*EXERCISE BRIEF*
List each line in the data below that contains the word "Count".

*EXERCISE INPUT*
===============
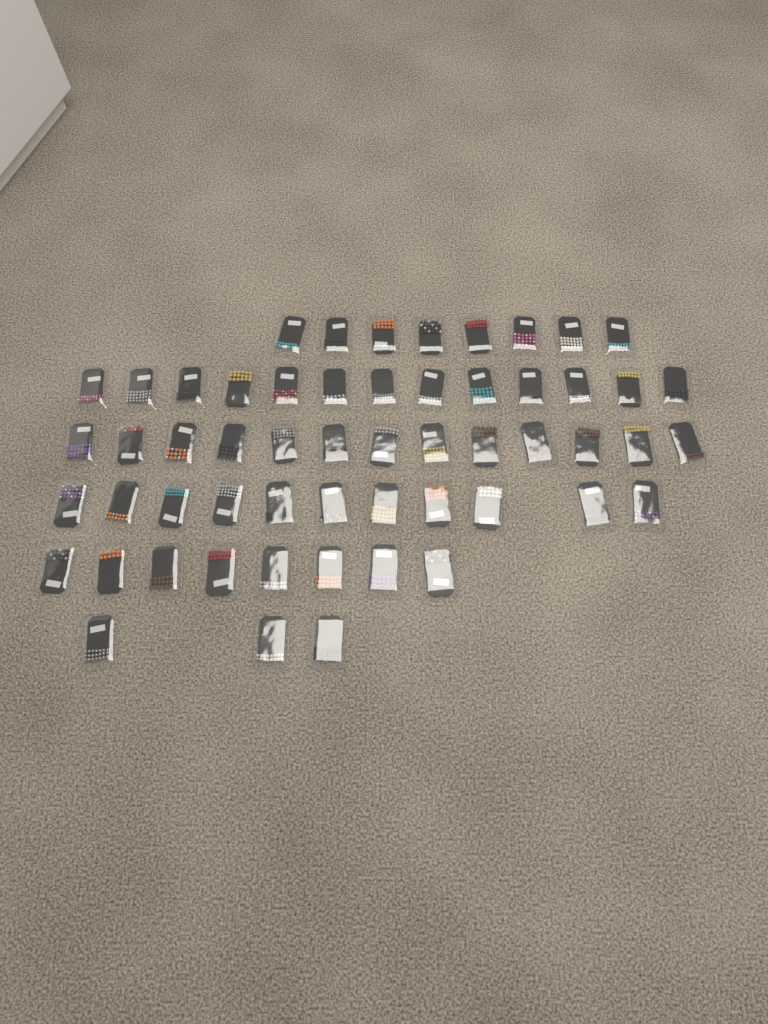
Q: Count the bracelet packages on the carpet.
===============
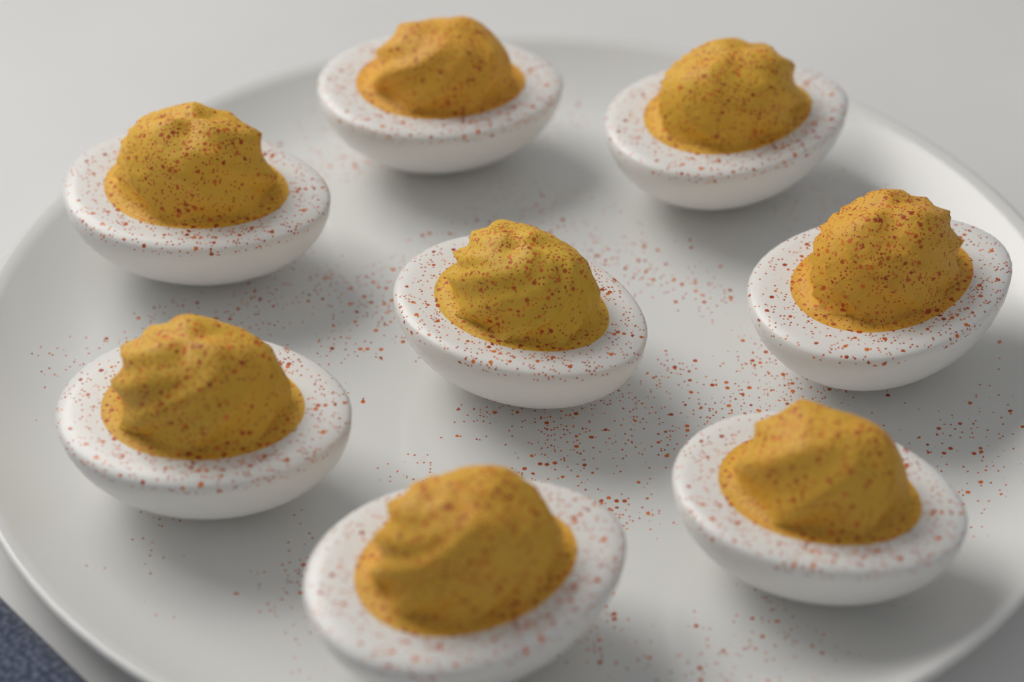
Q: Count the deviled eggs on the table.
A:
===============
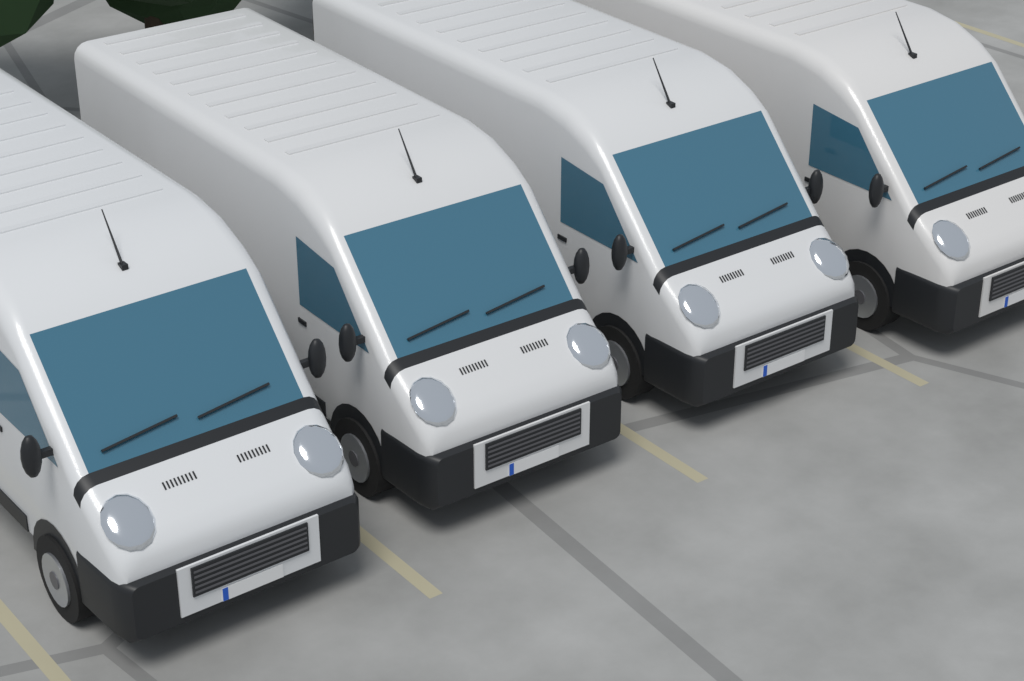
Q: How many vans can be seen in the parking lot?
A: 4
===============
*FINISHED ANSWER*
Q: Count the bracelet packages on the carpet.
Q: Count the deviled eggs on the table.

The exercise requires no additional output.